Volatility 3 Plugins
Volatility 3 uses updated plugin names and architecture.
Common plugins:
-
windows.pslist -
windows.psscan -
windows.netscan -
windows.dlllist -
windows.malfind -
windows.filescan -
windows.vadinfo -
windows.dumpfiles
The naming is modular and OS-specific.
Typical Volatility Workflow
1. Identify Memory Image Format
Example:
volatility -f memory.raw imageinfo
Identifies:
-
OS
-
Kernel version
-
Correct profile (Volatility 2)
2. Process Enumeration
volatility -f memory.raw --profile=Win10x64 pslist
volatility -f memory.raw pstree
Investigators look for:
-
Suspicious processes
-
Orphaned processes
-
Name-masked malware
3. Investigate Injected or Suspicious Processes
volatility malfind
volatility dlllist -p <PID>
volatility handles -p <PID>
Checks for:
-
Suspicious DLLs
-
RWX memory regions
-
Code injection
4. Analyze Network Connections
volatility netscan
Used to identify:
-
C2 traffic
-
Reverse shells
-
Persistent outbound connections
5. Extract Files & Binaries
volatility dumpfiles -Q <addr> -D output/
Useful for:
-
Dropped malware
-
Memory-resident payloads
6. Registry & User Activity Forensics
volatility hivelist
volatility printkey -K "Software\Microsoft\Windows\CurrentVersion\Run"
Reveals:
-
Persistence
-
Run keys
-
Malware configuration
7. Use YARA Rules to Detect Malware
volatility yarascan -y rules.yara
Matches malware signatures inside RAM.
Memory Image Acquisition Tools (Used with Volatility)
-
WinPmem
-
DumpIt
-
Belkasoft RAM Capture
-
FTK Imager
-
LiME (Android/Linux)
-
Magnet RAM Capture
Volatility requires a valid, complete memory dump.

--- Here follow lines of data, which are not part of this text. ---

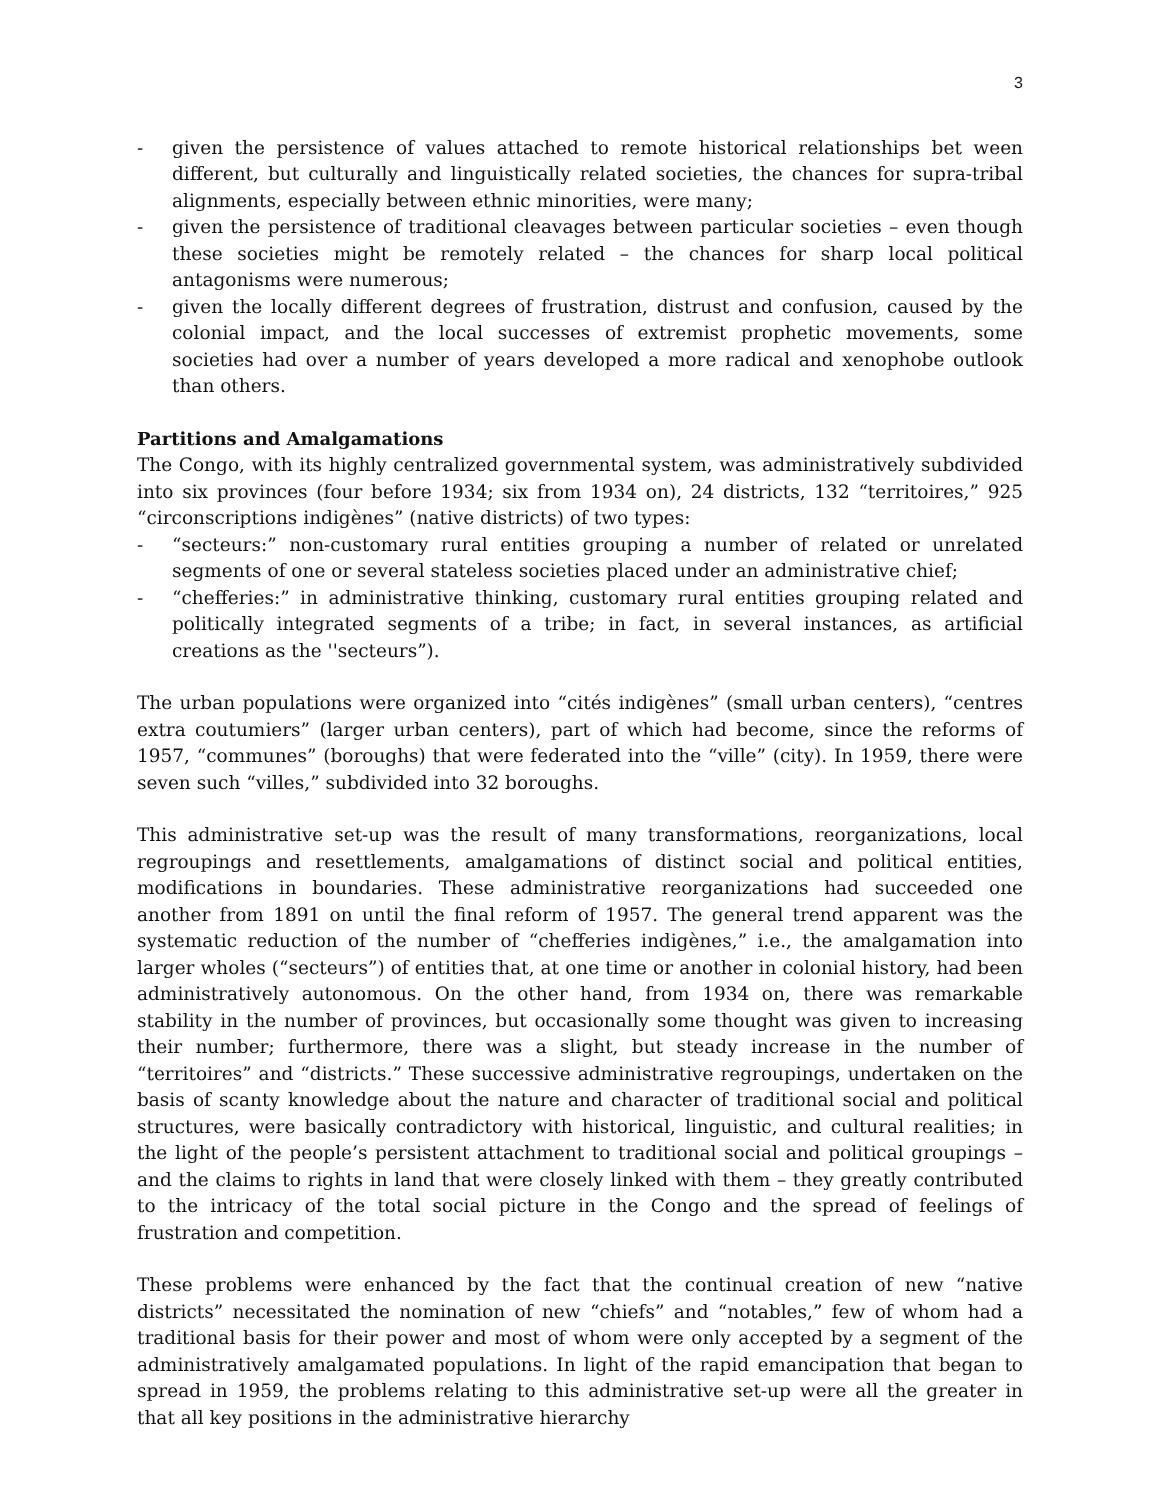3
- given the persistence of values attached to remote historical relationships bet ween different, but culturally and linguistically related societies, the chances for supra-tribal alignments, especially between ethnic minorities, were many;
- given the persistence of traditional cleavages between particular societies – even though these societies might be remotely related – the chances for sharp local political antagonisms were numerous;
- given the locally different degrees of frustration, distrust and confusion, caused by the colonial impact, and the local successes of extremist prophetic movements, some societies had over a number of years developed a more radical and xenophobe outlook than others.
Partitions and Amalgamations
The Congo, with its highly centralized governmental system, was administratively subdivided into six provinces (four before 1934; six from 1934 on), 24 districts, 132 “territoires,” 925 “circonscriptions indigènes” (native districts) of two types:
- “secteurs:” non-customary rural entities grouping a number of related or unrelated segments of one or several stateless societies placed under an administrative chief;
- “chefferies:” in administrative thinking, customary rural entities grouping related and politically integrated segments of a tribe; in fact, in several instances, as artificial creations as the ''secteurs”).
The urban populations were organized into “cités indigènes” (small urban centers), “centres extra coutumiers” (larger urban centers), part of which had become, since the reforms of 1957, “communes” (boroughs) that were federated into the “ville” (city). In 1959, there were seven such “villes,” subdivided into 32 boroughs.
This administrative set-up was the result of many transformations, reorganizations, local regroupings and resettlements, amalgamations of distinct social and political entities, modifications in boundaries. These administrative reorganizations had succeeded one another from 1891 on until the final reform of 1957. The general trend apparent was the systematic reduction of the number of “chefferies indigènes,” i.e., the amalgamation into larger wholes (“secteurs”) of entities that, at one time or another in colonial history, had been administratively autonomous. On the other hand, from 1934 on, there was remarkable stability in the number of provinces, but occasionally some thought was given to increasing their number; furthermore, there was a slight, but steady increase in the number of “territoires” and “districts.” These successive administrative regroupings, undertaken on the basis of scanty knowledge about the nature and character of traditional social and political structures, were basically contradictory with historical, linguistic, and cultural realities; in the light of the people’s persistent attachment to traditional social and political groupings – and the claims to rights in land that were closely linked with them – they greatly contributed to the intricacy of the total social picture in the Congo and the spread of feelings of frustration and competition.
These problems were enhanced by the fact that the continual creation of new “native districts” necessitated the nomination of new “chiefs” and “notables,” few of whom had a traditional basis for their power and most of whom were only accepted by a segment of the administratively amalgamated populations. In light of the rapid emancipation that began to spread in 1959, the problems relating to this administrative set-up were all the greater in that all key positions in the administrative hierarchy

Volatility in Malware Investigations
Memory forensics can uncover:
-
Fileless malware
-
In-memory RATs
-
PowerShell payloads
-
Cobalt Strike beacons
-
Reflective DLL injection
-
Rootkits
-
Kernel manipulation
Disk-based analysis cannot detect many of these artifacts.
When to Use Volatility
Volatility is ideal for:
-
Intrusion investigations
-
Ransomware root cause analysis
-
Fileless malware incidents
-
Live attack detection
-
Timeline reconstruction
-
Memory-only malware analysis
-
Incident response triage
Intel Dump
-
Volatility is a memory forensics framework for analyzing RAM dumps from Windows, Linux, macOS, and Android.
-
It identifies processes, injected code, DLLs, network connections, registry hives, handles, artifacts, and malware behavior.
-
Plugins like
pslist,pstree,dlllist,netscan,malfind,filescan, andyarascanenable deep introspection. -
Volatility 3 introduces a modern Python 3 architecture with OS-specific plugins and auto-detection of symbols.
-
Memory forensics is essential for detecting fileless malware, C2 beacons, in-memory payloads, and attacker activity invisible in disk forensics.